Skip to main content
Card class: HeroCategory: Errors

At a glance

The share of statements that failed instead of completing, over the last five minutes. A healthy production PostgreSQL instance runs at effectively 0%: well-behaved applications do not send statements that error. Any sustained reading above noise floor means something is broken, a bad deploy shipping malformed SQL, a migration half-applied, a permission revoked, a constraint being violated, or the server itself refusing connections because it is out of slots. This is the fastest way to catch a deploy that broke the database contract.
What it tracksFailed statements as a percentage of all statements attempted in the window. A “failure” is any statement the server rejected or aborted with an error, from syntax errors to constraint violations to lock timeouts.
Data sourceErrors are counted from server-side error events (xact_rollback from pg_stat_database as a baseline, refined by the error and deadlock counters and, where available, log-derived ERROR/FATAL events). The denominator is total statements (pg_stat_statements.calls) or transactions (xact_commit + xact_rollback) over the same window.
Time window5m (rolling five-minute window, so a single failed statement does not dominate the percentage and a sustained problem shows clearly).
Alert trigger> 1%. On a production OLTP workload, 1% of statements failing is a serious, customer-visible problem.
Rolesowner, engineering, operations
What counts as an errorStatement-level ERROR and FATAL events: syntax errors, undefined columns/tables, constraint violations (unique, foreign key, check, not-null), permission denials, lock timeouts, deadlock victims, serialization failures, and connection refusals (too many clients).
What does NOT countA query returning zero rows (that is success), a slow but successful query (see the latency cards), a WARNING or NOTICE, or a client-side timeout where the server actually completed the work.

Calculation

The gauge is the ratio of failed statements to attempted statements over the rolling five-minute window:
error_rate_pct = 100 * errors_5m / attempts_5m
Both terms are deltas between two cumulative-counter samples taken five minutes apart:
  • attempts_5m is the change in pg_stat_statements.calls (preferred) or, as a fallback, the change in xact_commit + xact_rollback from pg_stat_database.
────────────────
* EXERCISE REQUIREMENTS:
1. Print the passage of the error-rate card above that opens with the words containing "Data sourceErrors are" and closes with "the same window.".
2. Proceed with the PostgreSQL error-rate card above, writing on from its final line.
────────────────
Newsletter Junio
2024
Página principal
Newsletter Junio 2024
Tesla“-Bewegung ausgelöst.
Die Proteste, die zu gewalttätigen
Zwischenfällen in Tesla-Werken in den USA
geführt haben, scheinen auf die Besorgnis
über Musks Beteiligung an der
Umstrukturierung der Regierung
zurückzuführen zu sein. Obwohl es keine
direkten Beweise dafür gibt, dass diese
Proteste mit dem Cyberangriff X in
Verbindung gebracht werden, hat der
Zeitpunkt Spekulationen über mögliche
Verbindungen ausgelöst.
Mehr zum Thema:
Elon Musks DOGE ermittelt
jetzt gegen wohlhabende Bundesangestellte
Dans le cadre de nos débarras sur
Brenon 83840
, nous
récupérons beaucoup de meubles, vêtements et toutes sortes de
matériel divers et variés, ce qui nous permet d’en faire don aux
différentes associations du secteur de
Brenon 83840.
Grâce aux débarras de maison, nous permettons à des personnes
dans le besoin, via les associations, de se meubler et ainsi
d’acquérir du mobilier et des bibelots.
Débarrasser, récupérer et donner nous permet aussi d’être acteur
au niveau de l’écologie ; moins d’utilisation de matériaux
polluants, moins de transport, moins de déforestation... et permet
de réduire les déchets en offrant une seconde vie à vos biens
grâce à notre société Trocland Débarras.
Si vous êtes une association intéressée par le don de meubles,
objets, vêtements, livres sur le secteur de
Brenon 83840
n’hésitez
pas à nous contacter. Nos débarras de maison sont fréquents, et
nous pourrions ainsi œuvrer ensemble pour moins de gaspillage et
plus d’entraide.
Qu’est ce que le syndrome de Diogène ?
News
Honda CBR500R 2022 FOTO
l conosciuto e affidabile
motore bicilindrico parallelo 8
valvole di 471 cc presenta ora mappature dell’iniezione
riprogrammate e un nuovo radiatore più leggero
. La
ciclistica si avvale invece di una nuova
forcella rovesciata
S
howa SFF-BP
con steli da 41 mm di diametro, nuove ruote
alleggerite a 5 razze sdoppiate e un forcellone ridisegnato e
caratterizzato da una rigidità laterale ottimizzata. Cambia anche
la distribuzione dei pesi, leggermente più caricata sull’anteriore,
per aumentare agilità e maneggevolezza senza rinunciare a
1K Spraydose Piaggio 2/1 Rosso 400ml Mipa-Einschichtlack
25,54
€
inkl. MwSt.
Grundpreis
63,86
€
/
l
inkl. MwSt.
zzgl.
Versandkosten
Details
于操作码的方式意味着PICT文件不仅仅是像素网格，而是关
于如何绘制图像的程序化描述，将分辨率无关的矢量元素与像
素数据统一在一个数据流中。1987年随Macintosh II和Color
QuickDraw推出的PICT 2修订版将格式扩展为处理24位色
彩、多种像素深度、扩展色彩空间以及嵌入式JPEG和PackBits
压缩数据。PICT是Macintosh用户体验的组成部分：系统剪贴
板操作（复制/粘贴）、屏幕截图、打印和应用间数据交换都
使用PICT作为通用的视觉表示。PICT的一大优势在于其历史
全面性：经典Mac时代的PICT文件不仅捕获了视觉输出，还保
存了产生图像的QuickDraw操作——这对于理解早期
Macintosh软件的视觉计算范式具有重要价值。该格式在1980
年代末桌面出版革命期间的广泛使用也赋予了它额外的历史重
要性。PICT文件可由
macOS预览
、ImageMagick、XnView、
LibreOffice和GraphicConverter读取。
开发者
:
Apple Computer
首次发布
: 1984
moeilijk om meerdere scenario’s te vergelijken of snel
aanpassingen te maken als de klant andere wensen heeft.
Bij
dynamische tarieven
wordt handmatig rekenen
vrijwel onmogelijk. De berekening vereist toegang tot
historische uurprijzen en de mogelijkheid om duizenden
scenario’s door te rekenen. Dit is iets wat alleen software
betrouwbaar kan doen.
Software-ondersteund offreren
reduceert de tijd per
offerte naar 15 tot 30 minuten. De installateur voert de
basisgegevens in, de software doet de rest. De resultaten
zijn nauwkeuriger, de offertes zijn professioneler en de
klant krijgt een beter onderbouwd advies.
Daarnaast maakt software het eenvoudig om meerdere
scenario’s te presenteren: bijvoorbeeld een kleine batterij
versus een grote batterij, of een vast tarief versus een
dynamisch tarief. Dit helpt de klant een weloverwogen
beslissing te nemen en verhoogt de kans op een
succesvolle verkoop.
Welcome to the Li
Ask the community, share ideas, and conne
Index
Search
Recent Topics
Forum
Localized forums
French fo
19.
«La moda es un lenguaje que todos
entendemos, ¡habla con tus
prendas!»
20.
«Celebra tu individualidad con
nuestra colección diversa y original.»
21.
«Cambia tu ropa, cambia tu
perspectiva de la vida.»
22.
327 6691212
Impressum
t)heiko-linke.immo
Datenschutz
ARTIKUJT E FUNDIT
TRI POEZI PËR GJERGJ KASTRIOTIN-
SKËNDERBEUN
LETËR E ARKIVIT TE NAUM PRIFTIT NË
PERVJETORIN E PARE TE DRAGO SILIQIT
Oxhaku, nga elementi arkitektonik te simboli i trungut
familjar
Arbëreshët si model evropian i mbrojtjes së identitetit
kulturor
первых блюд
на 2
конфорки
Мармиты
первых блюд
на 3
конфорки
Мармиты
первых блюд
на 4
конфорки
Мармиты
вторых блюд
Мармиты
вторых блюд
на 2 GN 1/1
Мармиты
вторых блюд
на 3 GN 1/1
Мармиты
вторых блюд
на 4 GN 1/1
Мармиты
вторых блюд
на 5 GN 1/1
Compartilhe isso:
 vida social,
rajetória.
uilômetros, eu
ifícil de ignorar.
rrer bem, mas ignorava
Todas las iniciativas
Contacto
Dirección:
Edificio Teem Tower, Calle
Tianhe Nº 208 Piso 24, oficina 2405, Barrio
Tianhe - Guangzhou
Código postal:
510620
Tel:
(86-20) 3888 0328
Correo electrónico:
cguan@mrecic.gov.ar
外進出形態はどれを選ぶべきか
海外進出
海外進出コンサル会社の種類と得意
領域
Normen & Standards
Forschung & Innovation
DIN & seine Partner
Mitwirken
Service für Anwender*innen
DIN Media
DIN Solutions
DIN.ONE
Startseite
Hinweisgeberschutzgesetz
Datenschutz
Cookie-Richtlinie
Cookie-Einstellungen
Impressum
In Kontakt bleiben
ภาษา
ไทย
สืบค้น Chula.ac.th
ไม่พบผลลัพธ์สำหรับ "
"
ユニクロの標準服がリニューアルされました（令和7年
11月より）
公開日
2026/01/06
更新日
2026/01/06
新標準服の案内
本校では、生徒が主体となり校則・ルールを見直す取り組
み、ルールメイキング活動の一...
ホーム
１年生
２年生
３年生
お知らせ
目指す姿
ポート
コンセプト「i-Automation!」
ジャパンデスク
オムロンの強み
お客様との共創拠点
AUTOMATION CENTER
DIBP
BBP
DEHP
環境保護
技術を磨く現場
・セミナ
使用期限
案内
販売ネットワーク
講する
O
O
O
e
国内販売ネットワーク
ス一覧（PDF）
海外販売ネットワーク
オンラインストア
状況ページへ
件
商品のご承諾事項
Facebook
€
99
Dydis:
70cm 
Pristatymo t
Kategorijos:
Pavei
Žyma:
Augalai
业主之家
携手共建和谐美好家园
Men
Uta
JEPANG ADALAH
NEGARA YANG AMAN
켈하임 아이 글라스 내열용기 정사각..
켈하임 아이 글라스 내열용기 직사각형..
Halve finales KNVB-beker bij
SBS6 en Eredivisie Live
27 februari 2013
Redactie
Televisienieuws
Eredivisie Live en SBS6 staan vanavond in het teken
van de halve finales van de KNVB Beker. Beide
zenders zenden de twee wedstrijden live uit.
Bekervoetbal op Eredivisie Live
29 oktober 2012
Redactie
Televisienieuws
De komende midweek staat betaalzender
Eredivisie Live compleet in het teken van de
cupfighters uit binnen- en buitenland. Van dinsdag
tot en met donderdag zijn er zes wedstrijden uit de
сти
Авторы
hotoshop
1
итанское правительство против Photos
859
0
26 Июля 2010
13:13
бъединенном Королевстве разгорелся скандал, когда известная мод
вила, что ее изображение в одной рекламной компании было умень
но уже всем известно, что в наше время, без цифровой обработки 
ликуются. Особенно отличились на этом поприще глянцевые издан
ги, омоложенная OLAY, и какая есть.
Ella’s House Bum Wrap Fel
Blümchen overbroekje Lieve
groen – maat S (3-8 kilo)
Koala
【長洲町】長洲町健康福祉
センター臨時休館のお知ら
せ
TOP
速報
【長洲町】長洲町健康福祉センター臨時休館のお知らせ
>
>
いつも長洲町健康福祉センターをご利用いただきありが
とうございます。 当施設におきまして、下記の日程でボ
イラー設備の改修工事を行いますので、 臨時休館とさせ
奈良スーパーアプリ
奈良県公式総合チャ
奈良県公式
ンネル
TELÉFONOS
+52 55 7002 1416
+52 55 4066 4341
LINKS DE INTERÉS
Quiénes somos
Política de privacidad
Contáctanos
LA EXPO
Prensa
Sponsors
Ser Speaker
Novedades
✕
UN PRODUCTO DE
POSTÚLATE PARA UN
────────────────
* RESPONSES TO THE TASKS:
1.
Data sourceErrors are counted from server-side error events (xact_rollback from pg_stat_database as a baseline, refined by the error and deadlock counters and, where available, log-derived ERROR/FATAL events). The denominator is total statements (pg_stat_statements.calls) or transactions (xact_commit + xact_rollback) over the same window.

2.
  • errors_5m is built from several signals, most reliable first: log-derived ERROR and FATAL line counts where log access is available; the change in xact_rollback (a rolled-back transaction usually, though not always, indicates an error); and the deadlocks counter from pg_stat_database for the deadlock contribution.
The xact_rollback signal needs care. Not every rollback is an error: an application can deliberately ROLLBACK a transaction it no longer needs. To avoid overcounting, Vortex IQ treats xact_rollback as an upper-bound estimate and, where log access is configured, prefers the precise ERROR/FATAL counts from the server log. Without log access the card still works but reads a slightly conservative (higher) error rate, which is the safe direction for an alerting card. Connection refusals deserve special mention. When the connection pool saturates and PostgreSQL returns FATAL: sorry, too many clients already, those refusals surface here as errors, which is why an error-rate spike and a saturation spike so often arrive together. See Connection Pool Saturation %.

Worked example

A platform team ships a schema migration to a PostgreSQL 15 primary at 14:20 BST on 18 Apr 26. The migration adds a NOT NULL column to the orders table but the application deploy that populates the column lags ten minutes behind. In that gap, every insert that omits the new column fails.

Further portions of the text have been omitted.